Do not adjust your set. This is Noise tuning straight into your slaughterhouse with some darkly gothic drone that sounds like a depressed Danzig in one of his bleakest Samhain moments. Ritualistic (as the title might suggest), sparsely populated and with a level of production that sound like it’s been recorded behind the locked door of a concrete prison toilet. The strangest thing about it all is that, in its own strange way, it all works. This is music bereft of emotion other than those you’ll find lurking down somewhere in the pit of your stomach in the aftermath of something unpleasant happening.
Forgive yourself if you spend the first 30 seconds wondering if your speakers are broken. This is the kind of lo-fi ambient drone that you could imagine Patrick Bateman listening to (I never really bought into the whole Huey Lewis thing – he would definitely have been listening to dark ambient drone music) – mono-tonal and emotionally monochromatic and something you might even struggle to describe as music at all to your next door neighbour (“Hey, Roy, you really must come round and listen to my new horror noise collection while we discuss how many heads we could fit in the fridge) were it not for the droning bass, the slow, incessant drums with a hoarse, throaty, faded Danzig croon drifting along faintly in the background.
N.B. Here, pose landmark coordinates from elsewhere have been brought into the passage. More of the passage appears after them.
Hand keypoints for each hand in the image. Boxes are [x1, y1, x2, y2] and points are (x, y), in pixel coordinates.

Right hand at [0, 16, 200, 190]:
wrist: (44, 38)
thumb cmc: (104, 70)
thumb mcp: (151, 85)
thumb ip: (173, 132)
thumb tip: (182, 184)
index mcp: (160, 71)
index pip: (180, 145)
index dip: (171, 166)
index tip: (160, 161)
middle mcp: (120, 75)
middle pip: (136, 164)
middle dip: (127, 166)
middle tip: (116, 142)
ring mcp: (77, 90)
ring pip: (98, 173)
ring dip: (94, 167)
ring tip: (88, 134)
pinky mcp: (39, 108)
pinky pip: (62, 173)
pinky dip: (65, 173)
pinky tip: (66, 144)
The second track, the eerie Percorrendo os Caminhos da Noite – which translates from the Portuguese as Travelling the Roads at Night – is almost certainly something you shouldn’t be listening to while travelling anywhere at night. It’s the perfect introduction to this unusual band which had me mesmerised like a swinging light bulb in the basement of a notorious mental institution. Why am I here, why is that light bulb swinging, and why are you playing that music by an obscure Portuguese ambient noise band and looking at me like that?
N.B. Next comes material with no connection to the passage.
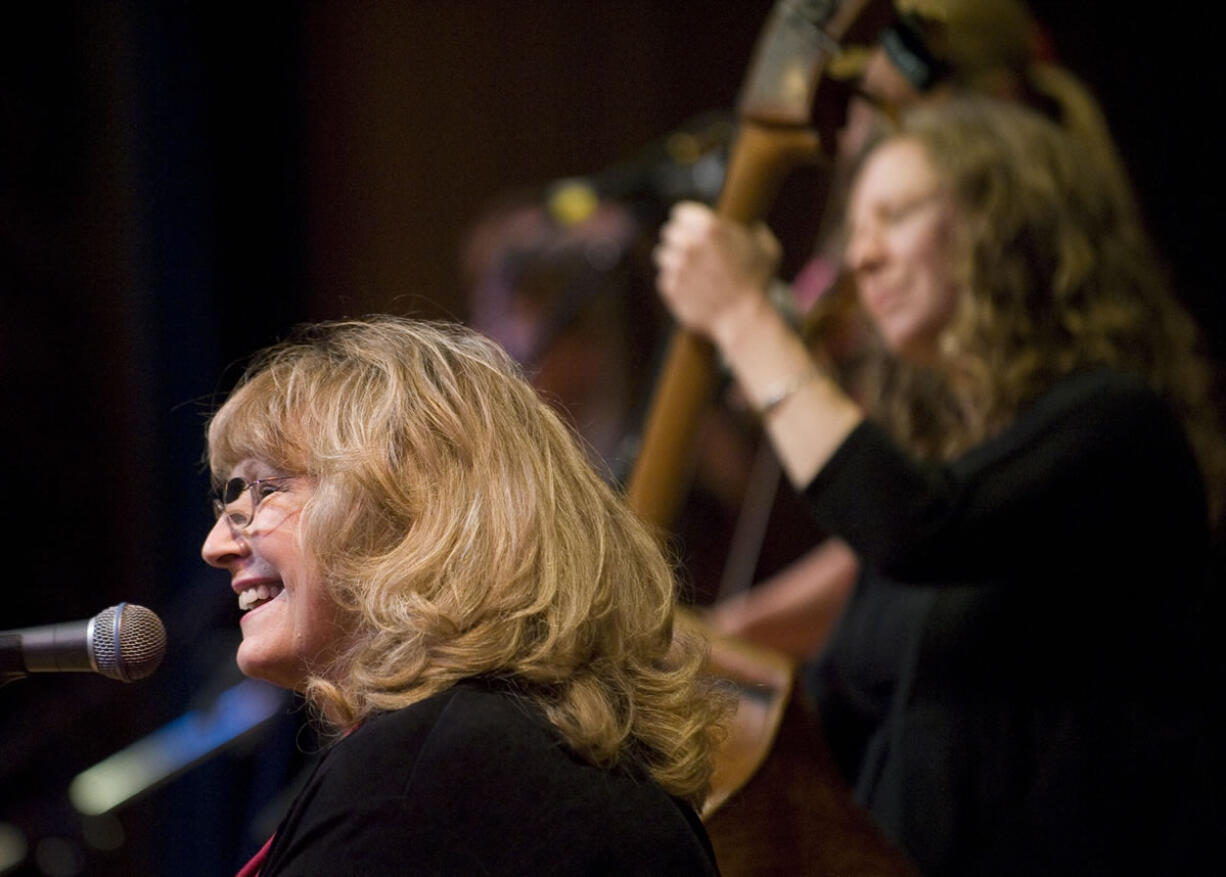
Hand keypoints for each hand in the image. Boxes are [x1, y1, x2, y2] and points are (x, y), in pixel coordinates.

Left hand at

This is stylised music that you might find in one of the turbine rooms of the Tate Modern. And the fourth track, No Labirinto (The Labyrinth) I was kind of wondering where their bleak and ghoulish sound was going – which is the problem with this sort of stuff sometimes. The bottom line is that Dead Procession won me over with their singular take on life at the bottom of a god-forsaken barrel. It is what it is but its emotionless raft will remain somewhere in my brain even if I never heard the original again. Worth checking out if you feel like being shoved into a lonely, dark and ominously unsettling place knowing with certainty that the only thing you really know is something bad is going to happen – probably, let’s be honest, to you.